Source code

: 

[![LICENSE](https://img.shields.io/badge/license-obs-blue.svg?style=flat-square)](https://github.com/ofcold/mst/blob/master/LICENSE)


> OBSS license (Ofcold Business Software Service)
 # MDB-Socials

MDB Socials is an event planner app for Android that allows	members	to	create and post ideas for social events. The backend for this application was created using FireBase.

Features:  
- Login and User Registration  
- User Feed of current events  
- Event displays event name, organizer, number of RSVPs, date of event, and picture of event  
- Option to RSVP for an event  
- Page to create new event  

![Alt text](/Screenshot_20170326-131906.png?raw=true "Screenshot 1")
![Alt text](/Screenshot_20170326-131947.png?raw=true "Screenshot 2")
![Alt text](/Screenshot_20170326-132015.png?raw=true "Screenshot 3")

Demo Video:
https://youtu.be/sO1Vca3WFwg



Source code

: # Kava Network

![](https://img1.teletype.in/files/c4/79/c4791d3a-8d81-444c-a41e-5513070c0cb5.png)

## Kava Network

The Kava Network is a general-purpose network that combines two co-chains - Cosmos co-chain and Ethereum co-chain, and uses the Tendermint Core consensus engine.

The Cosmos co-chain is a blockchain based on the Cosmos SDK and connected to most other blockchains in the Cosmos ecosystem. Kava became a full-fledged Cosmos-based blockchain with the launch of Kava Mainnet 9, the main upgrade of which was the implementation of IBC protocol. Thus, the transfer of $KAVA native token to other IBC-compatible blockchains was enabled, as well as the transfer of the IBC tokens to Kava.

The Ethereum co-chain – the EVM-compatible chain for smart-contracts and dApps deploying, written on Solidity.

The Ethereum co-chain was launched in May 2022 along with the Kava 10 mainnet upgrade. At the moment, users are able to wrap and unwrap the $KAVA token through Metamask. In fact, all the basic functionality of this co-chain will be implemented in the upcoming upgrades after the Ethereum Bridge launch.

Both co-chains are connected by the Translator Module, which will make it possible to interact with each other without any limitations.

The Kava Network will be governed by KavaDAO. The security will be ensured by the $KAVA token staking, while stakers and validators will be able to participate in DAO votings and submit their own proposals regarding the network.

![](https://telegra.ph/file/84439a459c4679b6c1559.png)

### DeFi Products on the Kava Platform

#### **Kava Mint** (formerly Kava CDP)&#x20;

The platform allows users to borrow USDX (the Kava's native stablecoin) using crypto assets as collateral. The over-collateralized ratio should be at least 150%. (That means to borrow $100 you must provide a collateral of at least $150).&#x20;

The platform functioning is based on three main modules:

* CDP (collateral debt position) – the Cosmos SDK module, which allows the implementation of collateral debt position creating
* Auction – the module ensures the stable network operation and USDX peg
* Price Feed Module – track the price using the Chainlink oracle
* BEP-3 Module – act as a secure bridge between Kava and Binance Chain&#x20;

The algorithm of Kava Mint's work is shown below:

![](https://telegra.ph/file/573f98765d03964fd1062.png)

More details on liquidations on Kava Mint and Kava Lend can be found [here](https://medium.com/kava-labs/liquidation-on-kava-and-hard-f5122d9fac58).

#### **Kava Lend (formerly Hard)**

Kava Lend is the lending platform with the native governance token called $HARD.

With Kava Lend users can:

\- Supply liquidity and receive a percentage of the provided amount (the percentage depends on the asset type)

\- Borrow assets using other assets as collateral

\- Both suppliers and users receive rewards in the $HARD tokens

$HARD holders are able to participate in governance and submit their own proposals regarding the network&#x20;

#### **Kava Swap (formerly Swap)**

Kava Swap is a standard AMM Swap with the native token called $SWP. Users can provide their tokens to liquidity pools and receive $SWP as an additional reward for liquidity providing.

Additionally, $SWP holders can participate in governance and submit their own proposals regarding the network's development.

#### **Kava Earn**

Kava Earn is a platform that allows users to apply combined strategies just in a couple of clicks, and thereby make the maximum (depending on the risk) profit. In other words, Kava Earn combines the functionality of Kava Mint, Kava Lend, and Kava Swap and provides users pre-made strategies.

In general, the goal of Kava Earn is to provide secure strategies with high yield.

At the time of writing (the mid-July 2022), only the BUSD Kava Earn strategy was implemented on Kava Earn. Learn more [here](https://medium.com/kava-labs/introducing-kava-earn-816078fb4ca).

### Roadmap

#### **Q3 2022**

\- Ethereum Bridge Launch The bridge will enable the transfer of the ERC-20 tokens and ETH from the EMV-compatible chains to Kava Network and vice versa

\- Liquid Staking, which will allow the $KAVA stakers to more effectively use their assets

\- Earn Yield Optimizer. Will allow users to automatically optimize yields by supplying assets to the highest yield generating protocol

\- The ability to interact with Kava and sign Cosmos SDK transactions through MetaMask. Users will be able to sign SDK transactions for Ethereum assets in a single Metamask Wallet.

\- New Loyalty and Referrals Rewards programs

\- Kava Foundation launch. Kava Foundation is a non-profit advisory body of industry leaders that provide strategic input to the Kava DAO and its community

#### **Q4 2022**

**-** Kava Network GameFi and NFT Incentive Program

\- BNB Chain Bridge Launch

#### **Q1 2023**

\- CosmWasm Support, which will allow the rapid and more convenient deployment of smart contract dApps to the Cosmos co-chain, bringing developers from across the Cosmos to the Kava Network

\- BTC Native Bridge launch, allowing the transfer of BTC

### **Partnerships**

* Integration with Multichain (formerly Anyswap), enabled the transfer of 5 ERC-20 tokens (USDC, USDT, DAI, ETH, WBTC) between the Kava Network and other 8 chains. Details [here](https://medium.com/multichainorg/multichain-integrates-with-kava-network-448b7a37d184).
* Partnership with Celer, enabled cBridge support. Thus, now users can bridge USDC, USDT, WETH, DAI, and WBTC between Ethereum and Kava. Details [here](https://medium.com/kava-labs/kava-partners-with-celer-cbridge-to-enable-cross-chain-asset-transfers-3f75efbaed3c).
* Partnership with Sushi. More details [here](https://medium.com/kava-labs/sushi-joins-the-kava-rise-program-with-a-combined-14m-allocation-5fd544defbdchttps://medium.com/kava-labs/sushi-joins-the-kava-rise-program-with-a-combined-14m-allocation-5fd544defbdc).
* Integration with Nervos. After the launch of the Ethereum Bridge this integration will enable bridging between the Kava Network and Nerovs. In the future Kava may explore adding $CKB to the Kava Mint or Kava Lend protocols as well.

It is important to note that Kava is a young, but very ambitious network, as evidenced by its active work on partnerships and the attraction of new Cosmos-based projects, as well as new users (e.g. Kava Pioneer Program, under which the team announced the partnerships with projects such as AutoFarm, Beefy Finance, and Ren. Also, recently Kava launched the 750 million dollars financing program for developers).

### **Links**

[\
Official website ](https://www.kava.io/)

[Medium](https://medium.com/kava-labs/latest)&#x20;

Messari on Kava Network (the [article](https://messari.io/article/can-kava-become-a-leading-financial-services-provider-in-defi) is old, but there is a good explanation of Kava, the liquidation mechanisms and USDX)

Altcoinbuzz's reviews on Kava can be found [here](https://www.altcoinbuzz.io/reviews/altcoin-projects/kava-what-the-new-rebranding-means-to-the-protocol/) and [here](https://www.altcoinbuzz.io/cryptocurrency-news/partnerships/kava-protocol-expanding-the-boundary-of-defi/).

++++

Reproduce the lines above, beginning at the line with "Additionally, $SWP holders" and stopping after the line with "In general, the", exactly as they are.

§ **Result of the task**
Additionally, $SWP holders can participate in governance and submit their own proposals regarding the network's development.

#### **Kava Earn**

Kava Earn is a platform that allows users to apply combined strategies just in a couple of clicks, and thereby make the maximum (depending on the risk) profit. In other words, Kava Earn combines the functionality of Kava Mint, Kava Lend, and Kava Swap and provides users pre-made strategies.

In general, the goal of Kava Earn is to provide secure strategies with high yield.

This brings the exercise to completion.